Para o sucesso nesta luta contra o tempo que é a resposta às alterações climáticas, Cécile Bibiane Ndjebet defende o envolvimento das mulheres e que isso esteja espelhado nas políticas que “não são sensíveis em questões de género”.
“É muito importante mobilizar os recursos para suportar iniciativas que estão no terreno e que são levadas a cabo por mulheres e raparigas. Temos muito boas iniciativas. Temos de mobilizar recursos para que essas iniciativas tenham impacto”, referiu.
Nas árvores também está o futuro, segundo Lélia Wanick Salgado, uma ambientalista, designer e cenógrafa brasileira, outra vencedora do Prémio Gulbenkian para a Humanidade.
Lélia cofundou, em 1998, o Instituto Terra, dedicado à recuperação da floresta atlântica do Brasil. A organização já plantou mais de 2,7 milhões de árvores e recuperou mais de 700 hectares de terra degradada. Em colaboração com pequenos agricultores, mais 2.000 hectares foram reflorestados e 1.900 nascentes recuperadas.

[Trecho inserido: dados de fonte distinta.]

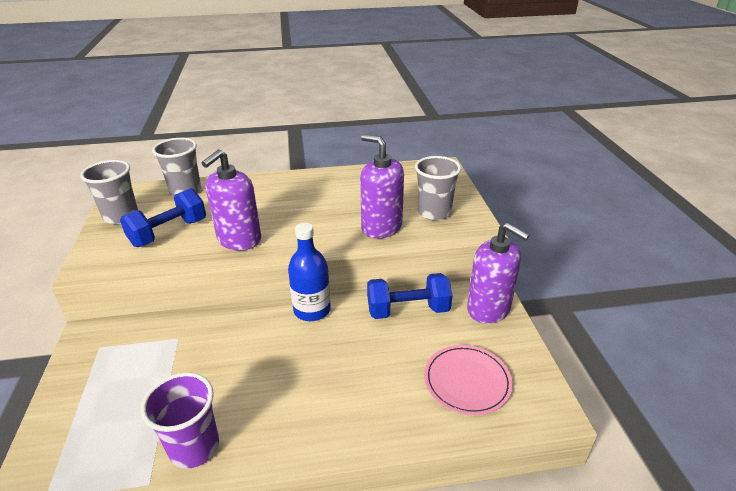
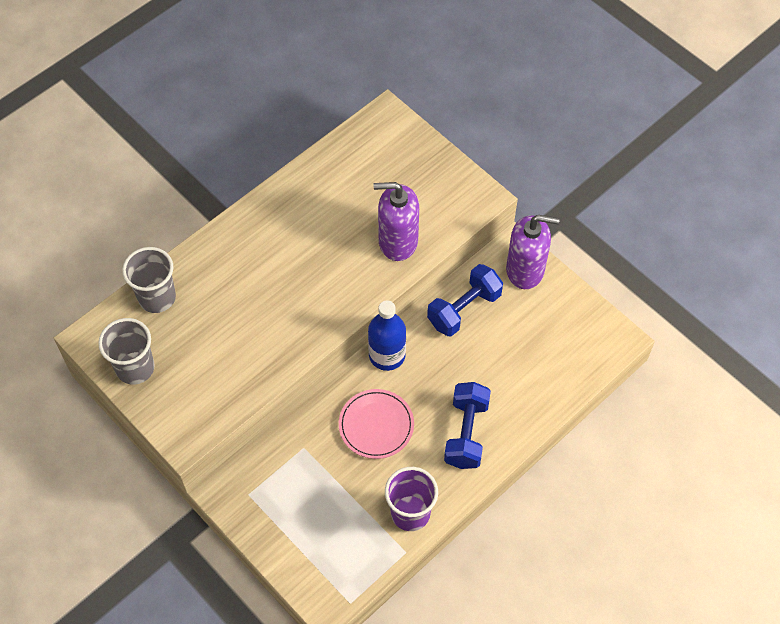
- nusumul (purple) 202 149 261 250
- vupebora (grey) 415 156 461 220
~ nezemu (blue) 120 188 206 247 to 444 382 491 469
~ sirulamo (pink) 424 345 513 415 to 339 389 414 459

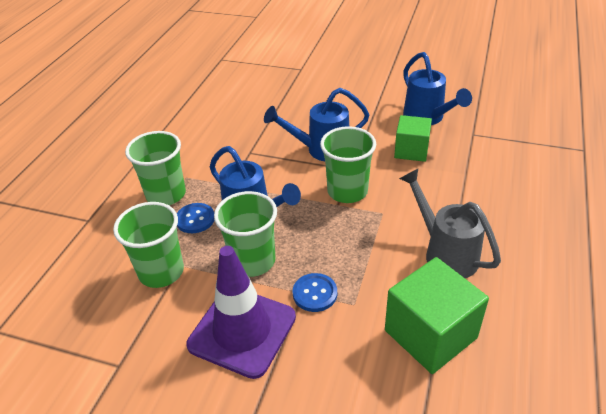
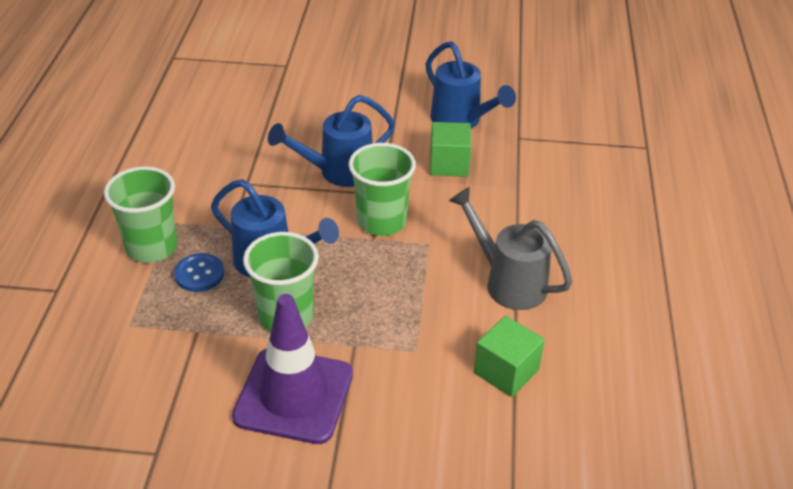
- vupebora (green) 113 202 184 288
- zofalox (blue) 293 273 337 312
~ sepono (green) 385 257 489 374 = 474 316 545 397 x0.65

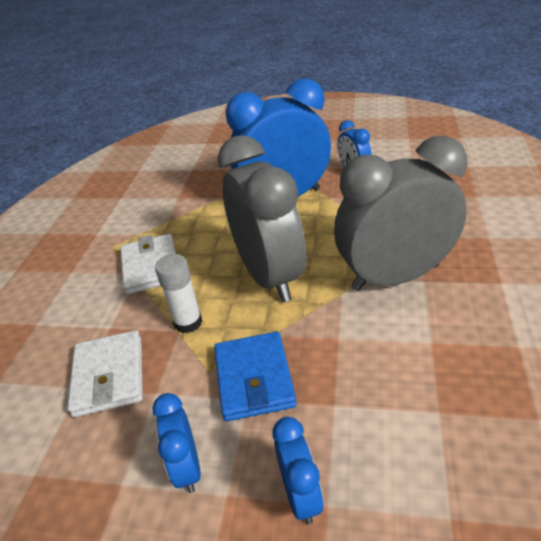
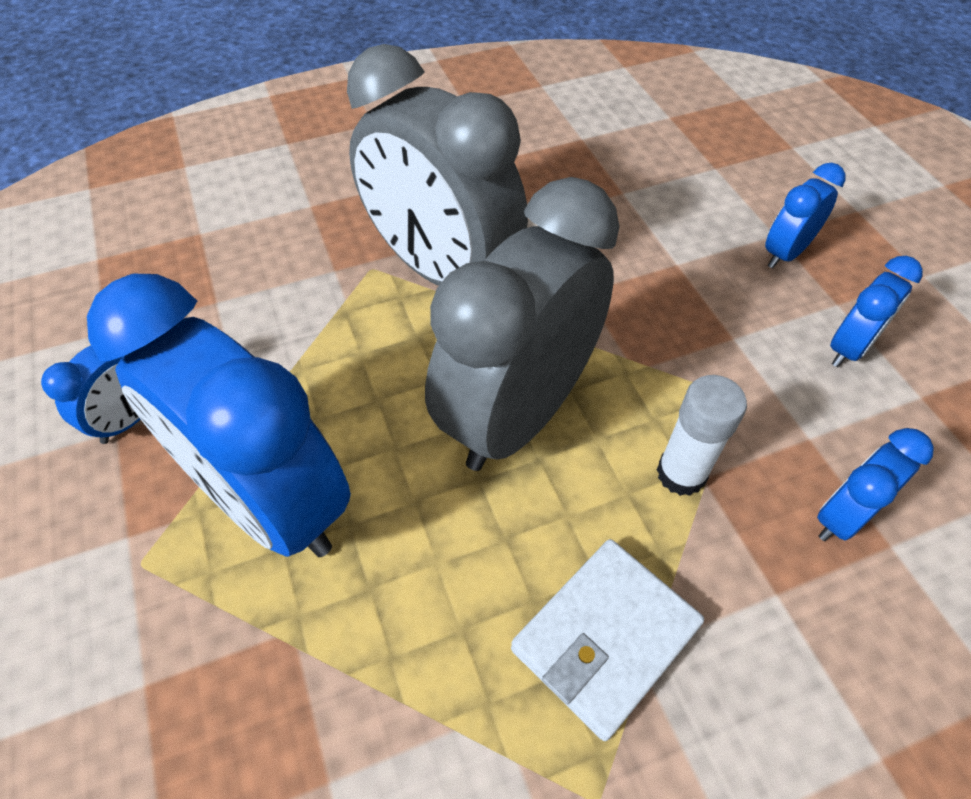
- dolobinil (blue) 214 332 297 421
~ dolobinil (white) 67 330 143 417 to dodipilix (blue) 817 428 934 541

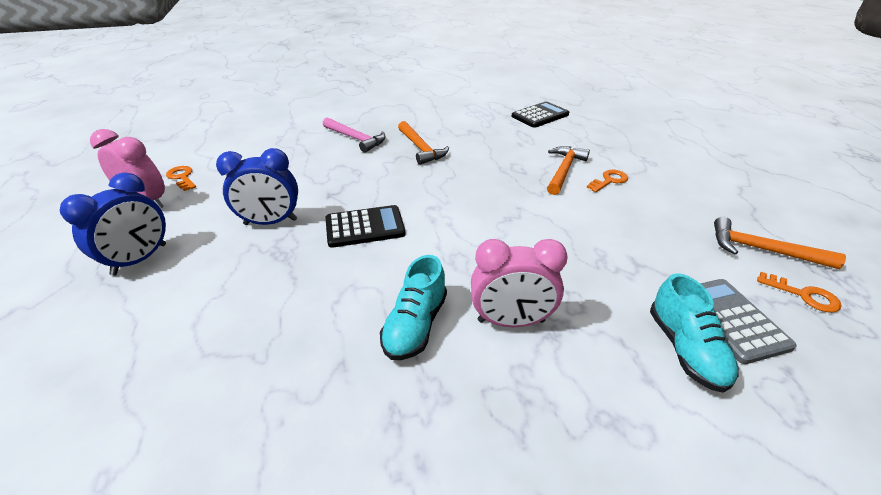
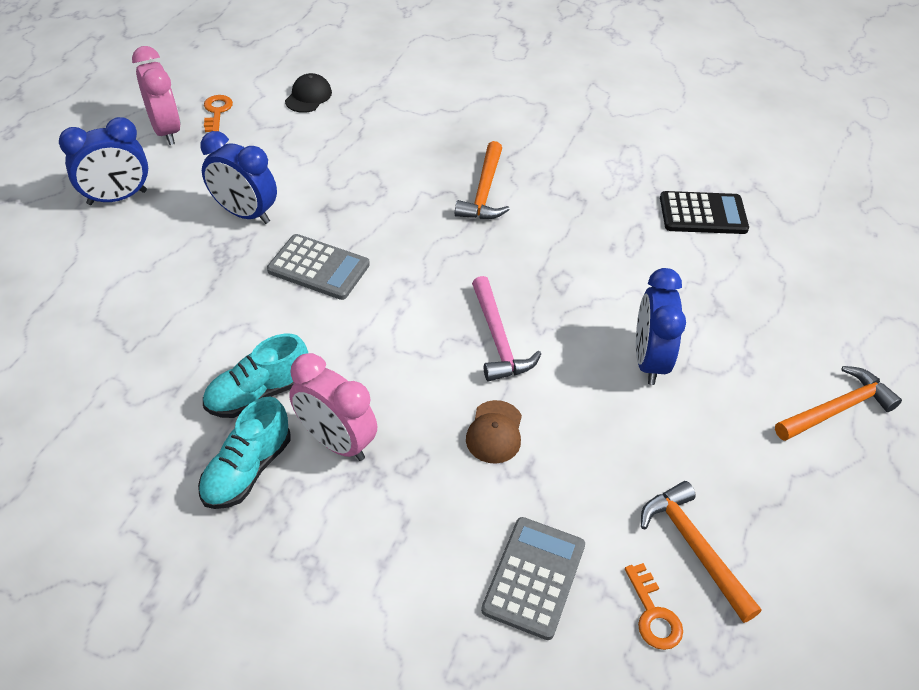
+ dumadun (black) 285 73 332 113
+ dumadun (brown) 466 400 522 464
~ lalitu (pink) 323 117 386 153 to 472 276 541 382
~ lalitu (orange) 547 146 590 195 to 775 366 902 441
~ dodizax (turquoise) 650 273 739 393 to 198 397 290 509
~ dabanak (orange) 587 170 628 192 to dodipilix (blue) 636 268 686 385
~ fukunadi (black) 325 205 406 248 to fukunadi (grey) 267 234 370 300

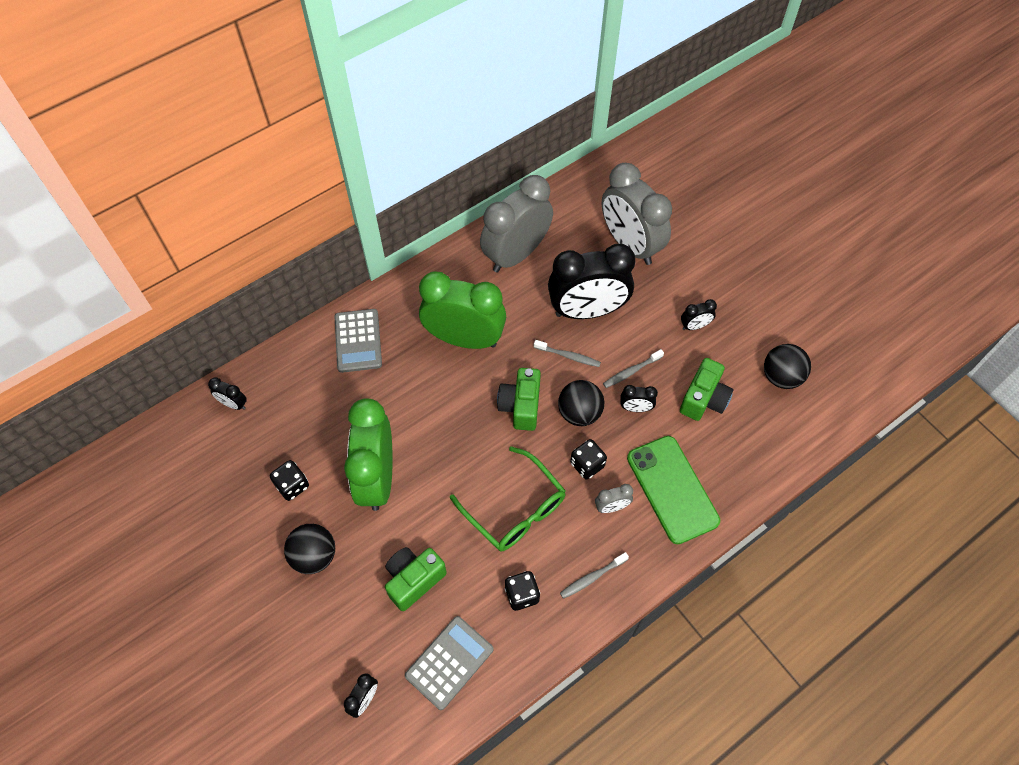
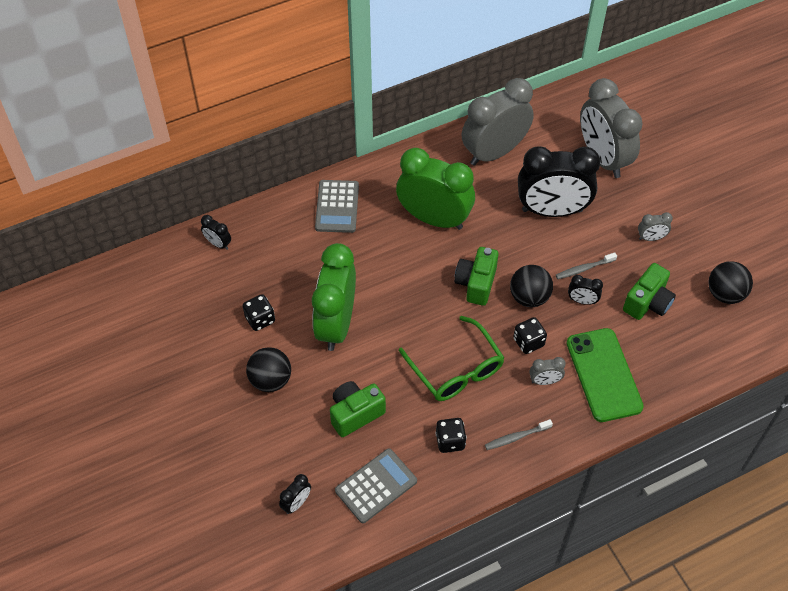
- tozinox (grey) 534 340 601 367
~ dodipilix (black) 681 299 717 330 to dodipilix (grey) 638 212 673 241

Em declarações à agência Lusa, Lélia Wanick Salgado elegeu a humanidade como o maior predador na terra, alertando para o impacto do consumo desenfreado.
“A única coisa que fabrica oxigénio, que capta o CO2 [dióxido de carbono] e fabrica água são as árvores. Não tem outra solução”, disse.
E defendeu a participação do campo nas reuniões ao mais alto nível sobre o ambiente.
“Não sou contra as reuniões e sim contra os convites para as reuniões”, disse, preconizando a presença do campo, porque “não são os urbanos que vão plantar”.
A solução para reverter o estado preocupante do ambiente na terra passa, segundo disse, pela plantação de árvores, pelo que os governos devem financiar esta prática.
No valor de um milhão de euros, o Prémio Calouste Gulbenkian distingue pessoas ou organizações que “contribuem com a sua liderança para enfrentar os grandes desafios atuais da humanidade — as alterações climáticas e a perda de biodiversidade”.
O júri, liderado pela antiga chanceler alemã Angela Merkel, selecionou estas três personalidades entre 143 nomeados, oriundos de 55 países e de todos os continentes.
Os vencedores foram escolhidos pela sua liderança e trabalho incansável, ao longo de décadas, no restauro de ecossistemas vitais – florestas, paisagens e mangais -, e na proteção de territórios em conjunto com as comunidades locais.
Para a presidente do júri, Angela Merkel, “os ecossistemas suportam toda a vida na terra. A saúde do planeta e dos seus habitantes depende deles e só os ecossistemas saudáveis nos permitirão combater as alterações climáticas”.
O presidente do conselho de administração da Fundação Calouste Gulbenkian, António Feijó, considera que o prémio “presta homenagem ao trabalho e à dedicação que estas personalidades mostraram nos seus esforços de recuperação de ecossistemas vitais, que são cruciais para a mitigação das alterações climáticas”.
“São um exemplo de liderança excecional, com impacto significativo, em harmonia com a natureza e as comunidades locais”, disse António Feijó.
Esta é a quarta edição do prémio, que foi atribuído pela primeira vez em 2020 à jovem ativista sueca Greta Thunberg.